Once upon a time, it was a hard thing to be a geek. We were bullied for our love of things many viewed as childish, we were banished to small corners of our cities and towns, and we were viewed with derision. Comic book shops, game stores and arcades became our safe spaces and we would gather together in small cliques, cautiously whispering about the latest issue of the X-Men or our wishes for what Star Wars might become.
For many, it seems hard to remember that we no longer live in the shadows.
Genre entertainment has taken over the pop-culture world. The top box-office hits are adaptations of comic book stories or familiar fantasy/science fiction franchises. Successful broadcast and streaming TV shows are similarly bringing us these familiar characters and worlds. Comic book stores are ubiquitous.
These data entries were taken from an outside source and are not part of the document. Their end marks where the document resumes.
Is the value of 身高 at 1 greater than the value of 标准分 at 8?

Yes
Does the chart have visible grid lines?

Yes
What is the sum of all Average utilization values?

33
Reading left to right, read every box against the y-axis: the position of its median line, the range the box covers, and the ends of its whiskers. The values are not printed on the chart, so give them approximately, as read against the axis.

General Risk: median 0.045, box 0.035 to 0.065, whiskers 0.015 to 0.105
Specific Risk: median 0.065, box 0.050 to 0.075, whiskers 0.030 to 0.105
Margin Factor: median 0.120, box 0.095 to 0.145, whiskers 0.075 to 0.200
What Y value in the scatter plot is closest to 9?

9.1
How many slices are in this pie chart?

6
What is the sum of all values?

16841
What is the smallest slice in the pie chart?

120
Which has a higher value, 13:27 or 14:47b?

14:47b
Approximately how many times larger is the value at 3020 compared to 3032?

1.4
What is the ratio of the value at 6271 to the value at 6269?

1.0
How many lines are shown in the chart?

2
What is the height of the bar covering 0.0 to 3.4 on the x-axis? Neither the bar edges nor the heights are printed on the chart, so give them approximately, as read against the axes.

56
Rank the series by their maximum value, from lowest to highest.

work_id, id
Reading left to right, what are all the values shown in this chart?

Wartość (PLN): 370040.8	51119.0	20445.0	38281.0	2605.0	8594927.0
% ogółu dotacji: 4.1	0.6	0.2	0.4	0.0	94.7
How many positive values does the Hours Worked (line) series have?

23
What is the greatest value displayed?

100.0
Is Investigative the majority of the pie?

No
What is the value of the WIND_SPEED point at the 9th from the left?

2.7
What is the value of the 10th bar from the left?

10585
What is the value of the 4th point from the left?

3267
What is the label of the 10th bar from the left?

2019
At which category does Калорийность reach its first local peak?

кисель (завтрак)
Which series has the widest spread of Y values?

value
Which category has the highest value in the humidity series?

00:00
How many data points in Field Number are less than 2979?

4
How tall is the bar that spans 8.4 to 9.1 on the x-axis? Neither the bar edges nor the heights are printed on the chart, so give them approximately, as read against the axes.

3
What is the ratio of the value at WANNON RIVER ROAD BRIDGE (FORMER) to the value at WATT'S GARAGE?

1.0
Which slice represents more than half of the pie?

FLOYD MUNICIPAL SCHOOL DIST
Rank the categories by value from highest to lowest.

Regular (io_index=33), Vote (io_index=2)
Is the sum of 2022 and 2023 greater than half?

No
Why, then, is there a rift between these older, more well-read fans, and the new fans pouring in from the mainstream? Why do many of us in the community still act as though we're the cultural underdog?
You'll see memes spread across the internet chiding fans of a movie to stop pretending that they're fans at all, that the original fans are the real fans. But what is a real fan? Why are there levels to simply liking something a lot?
Star Wars might be a case of the one of widest fandoms. The Force Awakens grossed more than $2 billion worldwide, making it the third most successful release ever. It did almost $1 billion dollars domestically alone during its theatrical run. That works out to be more than 100 million tickets sold for that film, which means as much as a third of the U.S. population counted themselves as Star Wars to an extent that they would make the seventh installment of the franchise such a powerhouse. If only real fans saw the movie, would it have made half as much? One-tenth? Or is it the notion that we're all fans that caused it to break box-office records?
What about The Avengers? The films sell 10 times as many tickets as the comics sell individual issues. Do you have to be a fan of both to be a fan?
I don't think so.
Being a fan of something is largely self-determined. We decide that liking something is a club we want to be in. I can't rate someone else's enjoyment of a thing, and I can't see how that level of enjoyment compares to all of the other things in their life. What I might qualify as passive fandom for myself might well border on rabid in a different person.
I get it, though. I remember the dark times. I got beat up at school for liking nerdy things. I got made fun of and bullied. We carved out our safe spaces through these stories to make ourselves feel comfortable. Those days are over, though. We need to stop thinking of all of these new fans as encroaching on our small safe space, and realize that it's all a safe space now. We need to make the whole of that space as welcoming as we wished the world was when we were becoming fans of things.
I know it might seem trivial, but the culture is ours now. No one should feel awkward about admitting they like something, even if they don't know everything there is to know about it. Instead of getting upset about how much these new fans don't know, act as an ambassador. Share your passion and help them discover the things you know they'll like. Instead of gaining an adversary or someone to roll your eyes at, maybe this way you'll find a friend.
The geeks have inherited the culture; maybe that's part of the reason the mainstream culture has shifted so dramatically over the past decade. But what good will any of it do, if we simply spend all of our time measuring the length of one other's fandom?
Cut it out. If somebody is a fan of the movie rather than the source material, introduce them to the source material. But don't act like you're better than they are. You're just someone who can help open a door.